TDD commit sequence:
test: add failing test for addFact with verified provenance
feat: implement addFact with provenance support
refactor: extract provenance builder into separate function
Combined commits: RED+GREEN may be combined into a single feat: commit when the change is small (<50 lines implementation) and cohesive. Never combine across features.
Conventional commits:
test:— test code (RED step, or adding missing test coverage)feat:— implementation code (GREEN step, or combined RED+GREEN)refactor:— refactoring (REFACTOR step)fix:— bug fixdocs:— documentationchore:— build, tooling, dependencies
No AI attribution in commits. No "Generated with", no "Co-Authored-By", no mentions of AI assistance.

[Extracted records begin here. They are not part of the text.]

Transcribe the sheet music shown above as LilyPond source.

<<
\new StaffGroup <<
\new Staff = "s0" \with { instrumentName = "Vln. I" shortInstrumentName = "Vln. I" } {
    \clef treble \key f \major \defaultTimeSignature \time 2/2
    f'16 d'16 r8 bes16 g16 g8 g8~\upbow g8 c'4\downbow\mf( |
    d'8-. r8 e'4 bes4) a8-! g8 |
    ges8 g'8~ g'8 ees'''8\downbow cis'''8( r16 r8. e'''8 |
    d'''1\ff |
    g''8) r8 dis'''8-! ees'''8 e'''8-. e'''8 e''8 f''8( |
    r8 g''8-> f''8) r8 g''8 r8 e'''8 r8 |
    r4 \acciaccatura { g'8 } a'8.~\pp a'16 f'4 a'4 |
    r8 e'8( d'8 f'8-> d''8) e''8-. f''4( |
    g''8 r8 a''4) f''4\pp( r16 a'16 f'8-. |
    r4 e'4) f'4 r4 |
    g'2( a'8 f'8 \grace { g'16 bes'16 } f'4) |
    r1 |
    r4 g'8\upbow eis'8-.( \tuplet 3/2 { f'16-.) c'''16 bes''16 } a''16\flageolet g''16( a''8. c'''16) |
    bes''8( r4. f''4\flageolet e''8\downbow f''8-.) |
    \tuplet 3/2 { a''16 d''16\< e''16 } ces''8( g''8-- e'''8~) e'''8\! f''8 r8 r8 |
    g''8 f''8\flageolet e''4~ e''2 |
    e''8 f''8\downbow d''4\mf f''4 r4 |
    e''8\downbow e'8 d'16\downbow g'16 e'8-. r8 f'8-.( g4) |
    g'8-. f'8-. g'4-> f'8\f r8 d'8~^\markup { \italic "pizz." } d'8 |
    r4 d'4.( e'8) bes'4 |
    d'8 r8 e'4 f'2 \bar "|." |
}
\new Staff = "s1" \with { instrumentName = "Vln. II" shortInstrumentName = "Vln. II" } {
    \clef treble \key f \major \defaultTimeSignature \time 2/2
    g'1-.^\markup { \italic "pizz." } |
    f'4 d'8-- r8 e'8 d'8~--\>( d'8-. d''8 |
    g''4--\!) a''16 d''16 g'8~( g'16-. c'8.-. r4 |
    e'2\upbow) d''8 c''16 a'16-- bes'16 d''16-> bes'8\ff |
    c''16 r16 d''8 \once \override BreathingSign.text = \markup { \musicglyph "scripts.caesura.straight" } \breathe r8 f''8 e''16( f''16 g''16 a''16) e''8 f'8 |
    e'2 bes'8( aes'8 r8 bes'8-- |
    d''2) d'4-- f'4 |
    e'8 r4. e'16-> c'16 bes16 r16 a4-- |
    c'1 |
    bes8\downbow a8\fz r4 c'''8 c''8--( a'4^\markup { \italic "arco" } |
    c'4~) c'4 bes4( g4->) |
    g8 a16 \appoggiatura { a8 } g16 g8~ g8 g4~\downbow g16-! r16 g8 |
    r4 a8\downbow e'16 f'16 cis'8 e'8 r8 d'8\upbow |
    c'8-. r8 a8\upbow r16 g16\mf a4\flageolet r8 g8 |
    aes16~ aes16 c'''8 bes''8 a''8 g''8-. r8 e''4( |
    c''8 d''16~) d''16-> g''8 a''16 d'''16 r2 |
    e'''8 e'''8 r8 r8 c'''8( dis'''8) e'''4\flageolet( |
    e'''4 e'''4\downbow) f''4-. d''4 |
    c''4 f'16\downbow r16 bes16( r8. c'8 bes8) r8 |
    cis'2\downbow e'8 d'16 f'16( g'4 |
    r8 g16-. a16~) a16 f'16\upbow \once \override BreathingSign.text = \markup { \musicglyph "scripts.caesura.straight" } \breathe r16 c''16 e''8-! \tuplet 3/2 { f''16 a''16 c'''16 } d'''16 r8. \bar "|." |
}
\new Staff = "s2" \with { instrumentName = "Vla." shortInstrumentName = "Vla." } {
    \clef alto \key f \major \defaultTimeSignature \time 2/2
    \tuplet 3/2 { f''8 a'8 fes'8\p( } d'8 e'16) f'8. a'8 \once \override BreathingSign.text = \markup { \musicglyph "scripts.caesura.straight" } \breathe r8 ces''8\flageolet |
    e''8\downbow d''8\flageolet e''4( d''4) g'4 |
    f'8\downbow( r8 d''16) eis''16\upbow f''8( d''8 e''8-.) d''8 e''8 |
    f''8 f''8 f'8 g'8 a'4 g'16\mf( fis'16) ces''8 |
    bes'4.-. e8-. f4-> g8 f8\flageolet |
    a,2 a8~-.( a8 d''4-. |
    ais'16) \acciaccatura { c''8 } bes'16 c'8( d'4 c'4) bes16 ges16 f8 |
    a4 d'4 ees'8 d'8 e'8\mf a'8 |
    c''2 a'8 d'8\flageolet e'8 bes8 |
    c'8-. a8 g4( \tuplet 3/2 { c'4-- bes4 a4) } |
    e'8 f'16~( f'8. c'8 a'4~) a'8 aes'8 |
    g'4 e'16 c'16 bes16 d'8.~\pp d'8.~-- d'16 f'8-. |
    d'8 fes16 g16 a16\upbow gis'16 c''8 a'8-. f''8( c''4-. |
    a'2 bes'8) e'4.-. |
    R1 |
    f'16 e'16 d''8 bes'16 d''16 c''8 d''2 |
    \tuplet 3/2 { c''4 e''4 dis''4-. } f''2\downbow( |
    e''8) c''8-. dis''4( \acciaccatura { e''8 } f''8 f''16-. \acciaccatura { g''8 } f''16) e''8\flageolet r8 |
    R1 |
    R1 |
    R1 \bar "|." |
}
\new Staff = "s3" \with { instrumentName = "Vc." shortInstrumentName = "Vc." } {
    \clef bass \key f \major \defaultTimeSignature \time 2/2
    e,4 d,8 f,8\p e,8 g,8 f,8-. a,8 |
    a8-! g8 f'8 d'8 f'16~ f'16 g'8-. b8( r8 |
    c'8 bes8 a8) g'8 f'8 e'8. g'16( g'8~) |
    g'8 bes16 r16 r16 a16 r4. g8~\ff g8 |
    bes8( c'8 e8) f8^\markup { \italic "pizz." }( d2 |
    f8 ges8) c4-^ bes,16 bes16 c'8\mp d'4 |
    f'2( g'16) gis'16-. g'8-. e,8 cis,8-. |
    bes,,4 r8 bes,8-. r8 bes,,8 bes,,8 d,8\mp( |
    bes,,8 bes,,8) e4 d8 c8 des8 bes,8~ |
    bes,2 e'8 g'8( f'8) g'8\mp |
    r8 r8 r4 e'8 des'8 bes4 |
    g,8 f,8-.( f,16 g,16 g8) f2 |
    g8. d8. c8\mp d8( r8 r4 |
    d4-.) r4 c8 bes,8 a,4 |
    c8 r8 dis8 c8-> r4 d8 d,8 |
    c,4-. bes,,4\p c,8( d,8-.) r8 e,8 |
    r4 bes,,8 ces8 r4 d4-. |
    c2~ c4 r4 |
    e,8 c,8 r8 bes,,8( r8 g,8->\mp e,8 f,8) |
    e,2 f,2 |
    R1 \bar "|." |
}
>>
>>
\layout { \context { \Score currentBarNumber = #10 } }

This manifesto is a living document. When a bug escapes that should have been caught:
- Identify which checklist item would have prevented it
- If no item exists, add one to the Feature Completion Checklist
- If an anti-pattern caused it, add it to the Anti-Patterns table
- Increment the version number
v2.0 (2026-03-18) — Major revision. Added testing pyramid (4 layers), change type → test requirements mapping, feature completion checklist, and anti-patterns table. Triggered by session isolation implementation where unit tests passed but the actual multi-instance bug was only caught by E2E tests that weren't written until prompted. The manifesto now mandates E2E isolation tests for any feature touching shared mutable state. Relaxed commit discipline to allow combined RED+GREEN for small changes. Added workspace.ts to module responsibility table.
v1.0 (initial) — TDD protocol, SOLID principles, design patterns, TypeScript standards, commit discipline, code review checklist.